In listing the inaccurate issues;

  1. 1.

    Principles and frameworks should be incorporated into the systems of the relevant organizations.

  2. 2.

    Geo-education curricula and the lack of implementation: curricula are about educational institutions.

  3. 3.

    Criminal penalties and deficiencies in the legal system: fewer deterrent penalties than on a world scale.

  4. 4.

    Inability to deal with special units or corporate identity: Lack of a single point of contact to follow up with a competent institution.

  5. 5.

    Lack of social awareness and non-governmental organizations: The main power is the population, but the lack of repressive and effective follow-up for the entire.

Suggestions for Future Potential

Social consciousness and academic culture, or the existence of universities in a universal sense, first reveal the concept of ‘Geoconservation’. However, the permanence and sustainability of these effects are only made possible by the existence of state institutions and legislative and enforcement structures.

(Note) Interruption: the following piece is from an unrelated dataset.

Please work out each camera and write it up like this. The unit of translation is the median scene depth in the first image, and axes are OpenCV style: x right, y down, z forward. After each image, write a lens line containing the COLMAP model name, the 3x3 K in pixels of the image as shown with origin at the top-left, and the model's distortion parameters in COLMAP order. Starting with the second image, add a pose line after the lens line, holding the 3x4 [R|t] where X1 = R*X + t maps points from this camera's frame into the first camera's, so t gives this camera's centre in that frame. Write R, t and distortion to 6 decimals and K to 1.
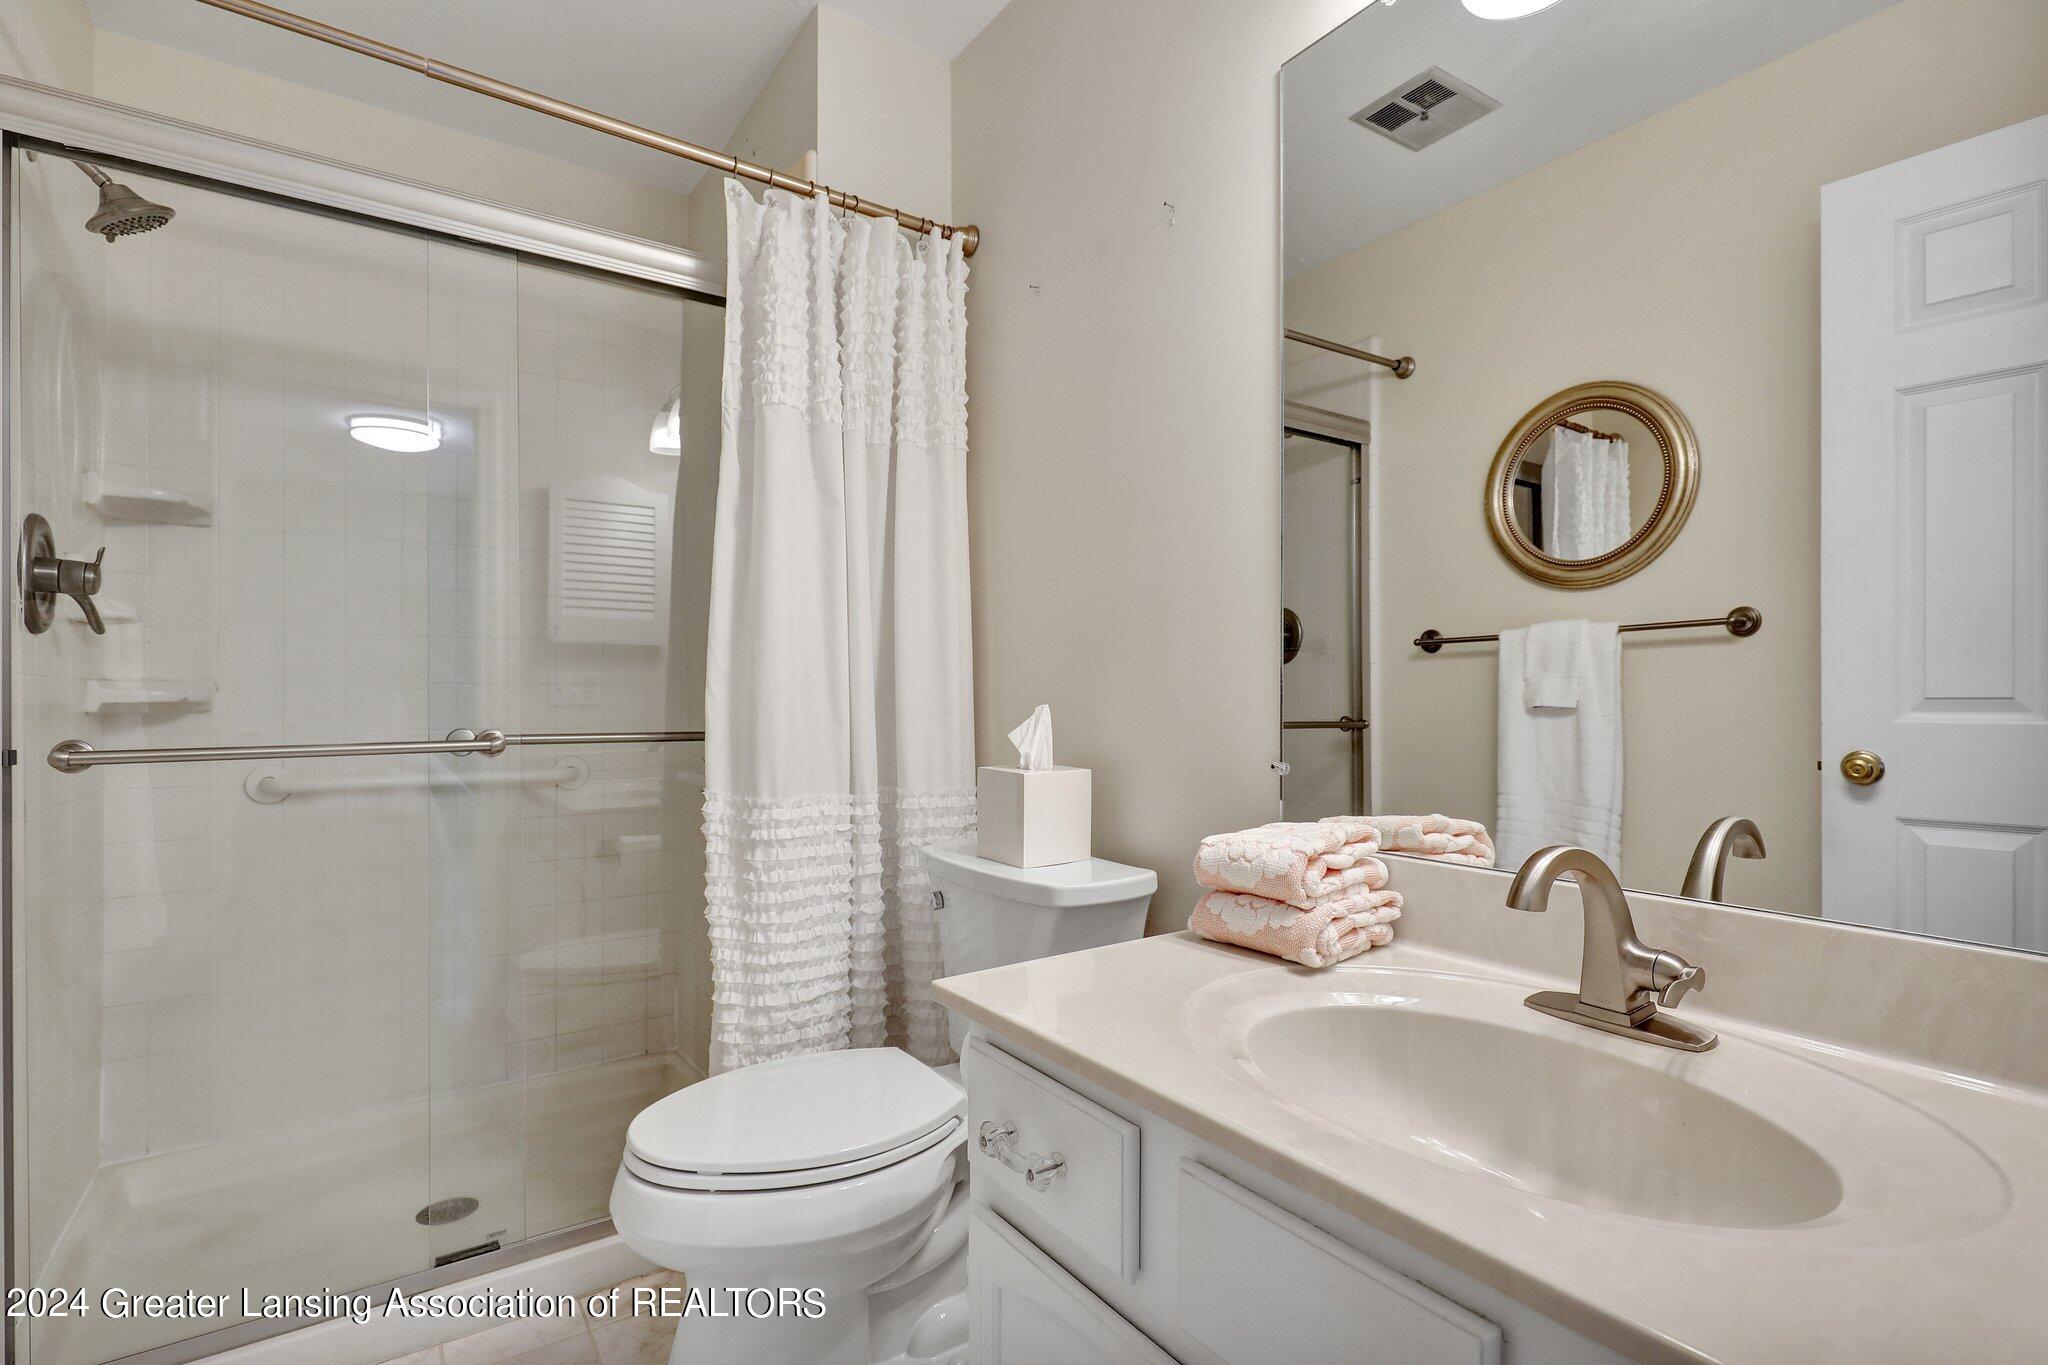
lens RADIAL K [[968.8, 0, 1021.4], [0, 968.8, 697.2], [0, 0, 1]] dist [-0.003176, -0.001317]
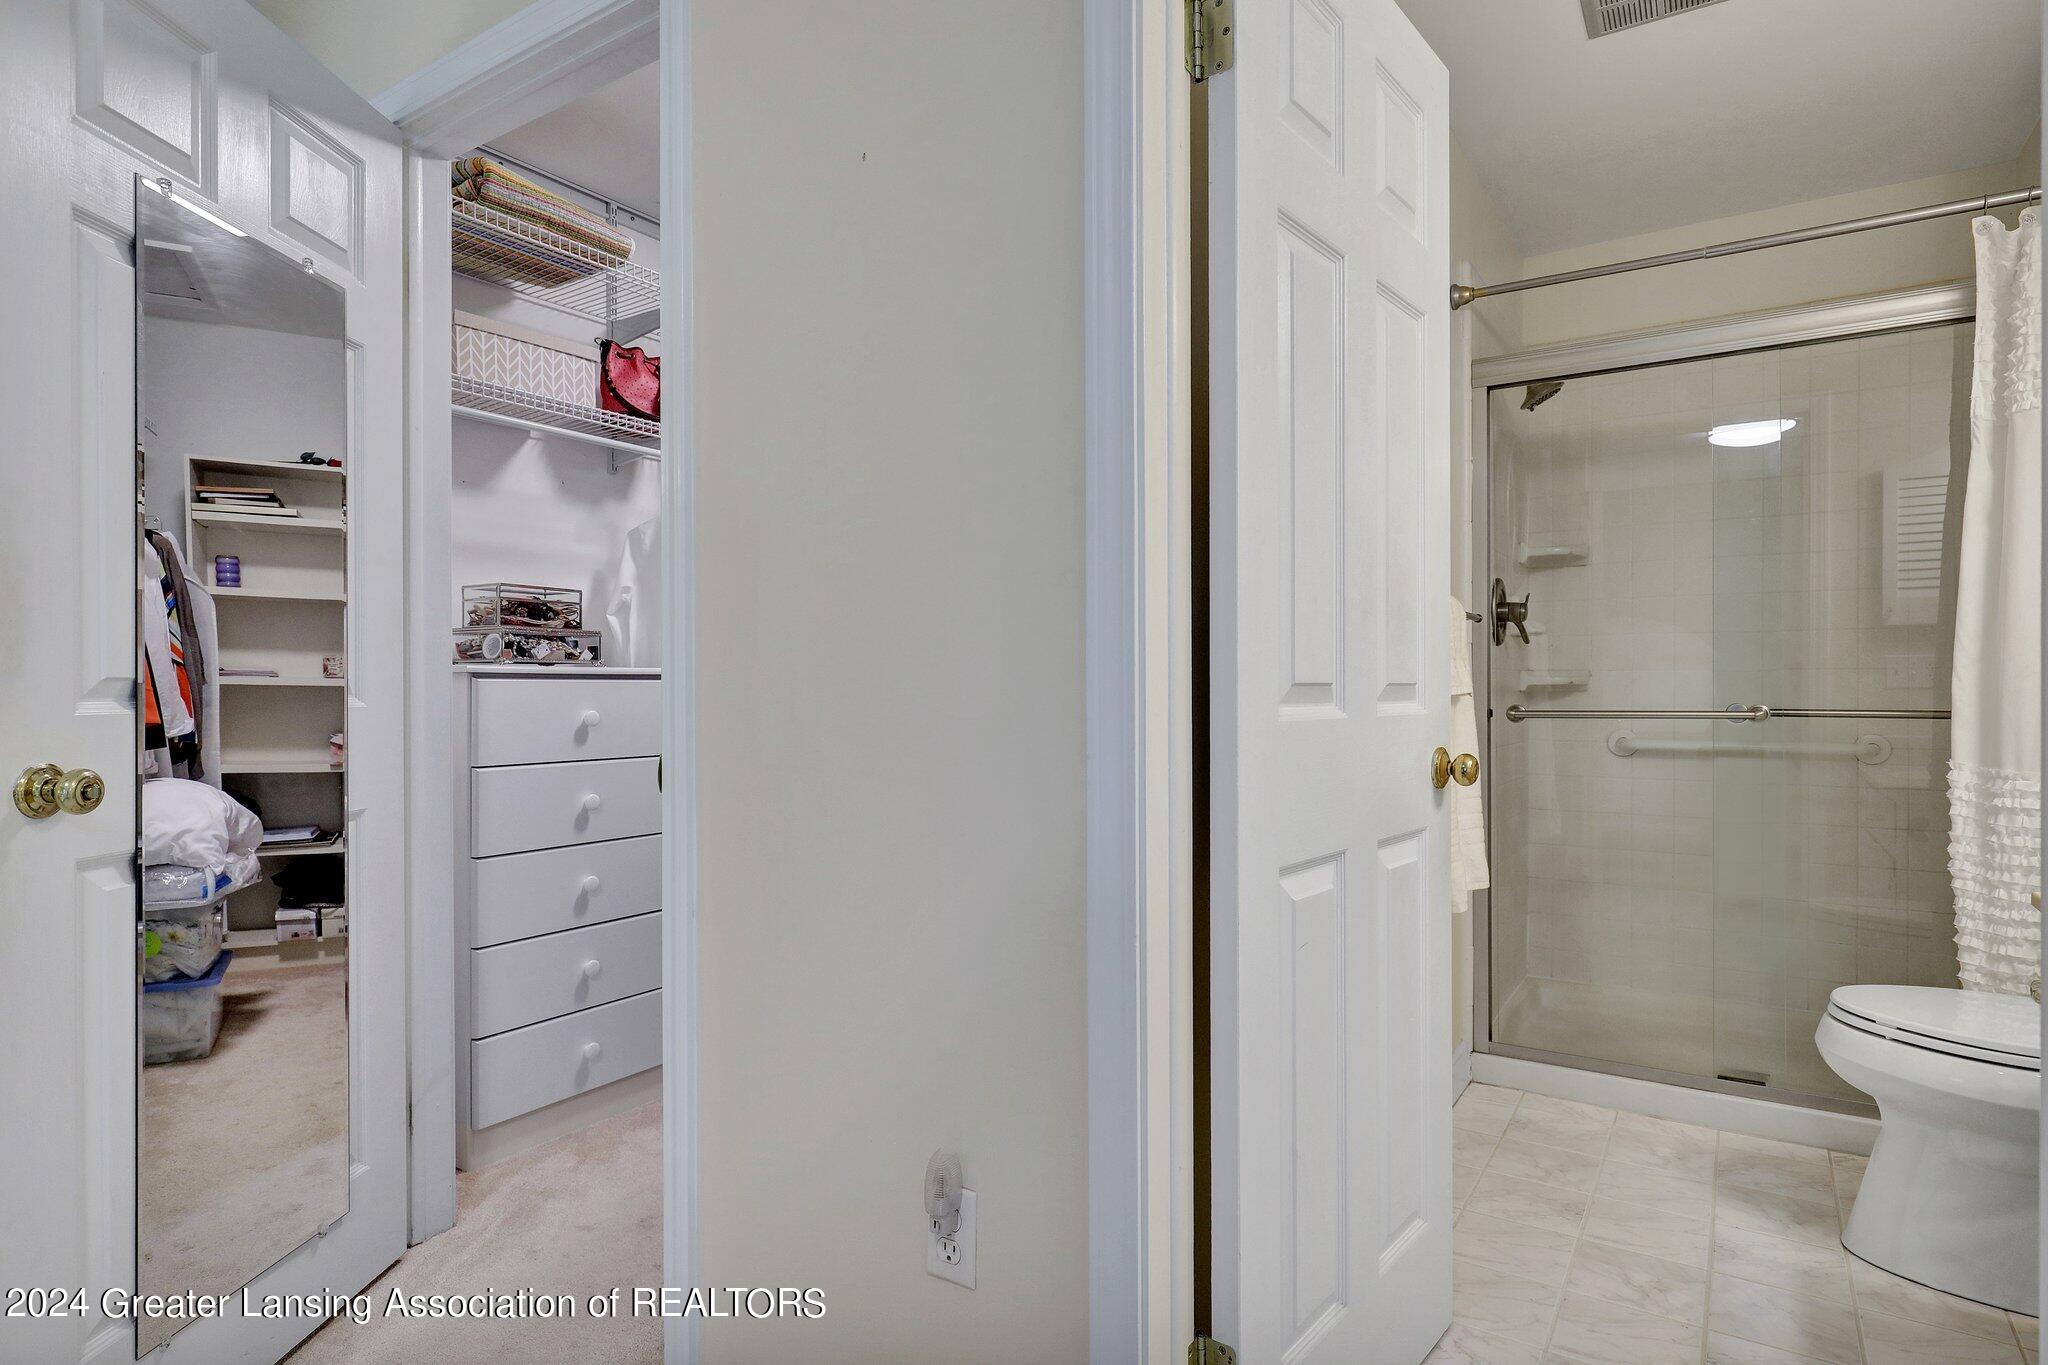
lens RADIAL K [[1100.6, 0, 1022.2], [0, 1100.6, 688.2], [0, 0, 1]] dist [0.005117, 0.001345]
pose [[0.373972, 0.002566, -0.927436, 0.488334], [0.004122, 0.999982, 0.004428, -0.000346], [0.927431, -0.005479, 0.373955, -0.525387]]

The effectiveness of the work carried out with the contributions of all components stems from the shared vision of both governmental and non-governmental organizations around the world. It is understood that instead of the existence of individual structures, a social, global or priority policy is required to unlock the potential in this area. The potential impact, respectively;

  1. 1.

    Türkiye: It has very important and special values that must be protected together with all other cultural and natural heritage via Geological Education (Van Loon 2008).

  2. 2.

    Due to its geographical location, the synergy between the geological history and the history of civilizations has characteristics that can be considered as a laboratory for the rest of the Earth.

  3. 3.

    Türkiye, which is in a globally important geopolitical position, should direct its future development plans to the preservation of cultural heritage and focus on tourism revenues.

  4. 4.

    One of the most important achievements of developing countries is tourism revenue, which does not require high investment because they have natural potential and natural resources. If Türkiye fulfils its duties and responsibilities in these areas, it will be a role model worldwide.

  5. 5.

    If we succeed in introducing the concepts of ‘Geoconservation’ and ‘Geoheritage’ into education and social life, the mistakes of the past will not be repeated in the future. In this way, we can bring a very bright future to conservation and heritage concerns.

Conclusions

This study examined Türkiye, which is a rare country that holds cultural, social and geological values. Studies on the historical process, major developments and milestones were examined in both the native language (Turkish) and international languages (English). From the data obtained, the concept of ‘Geoconservation’ has been present in the geography of Türkiye since the end of the nineteenth century. The concept, which was represented by individual studies rather than institutional contributions during the studied period, was institutionalized and systematized in the twentieth century. With the concept that is currently evolving, both the social and scientific sectors of the country are studying very openly and continue to contribute to the subject. Türkiye, which is an important platform with its contribution to scientific literature, diversity of research and increase in the number of experts (academics and interested citizens), has shown clear signs that it will take a more influential position in the future. In summary, the concept of protection that corresponds to the level of development does not yet occupy the desired position in Türkiye, but it is above the development standards in a global comparison.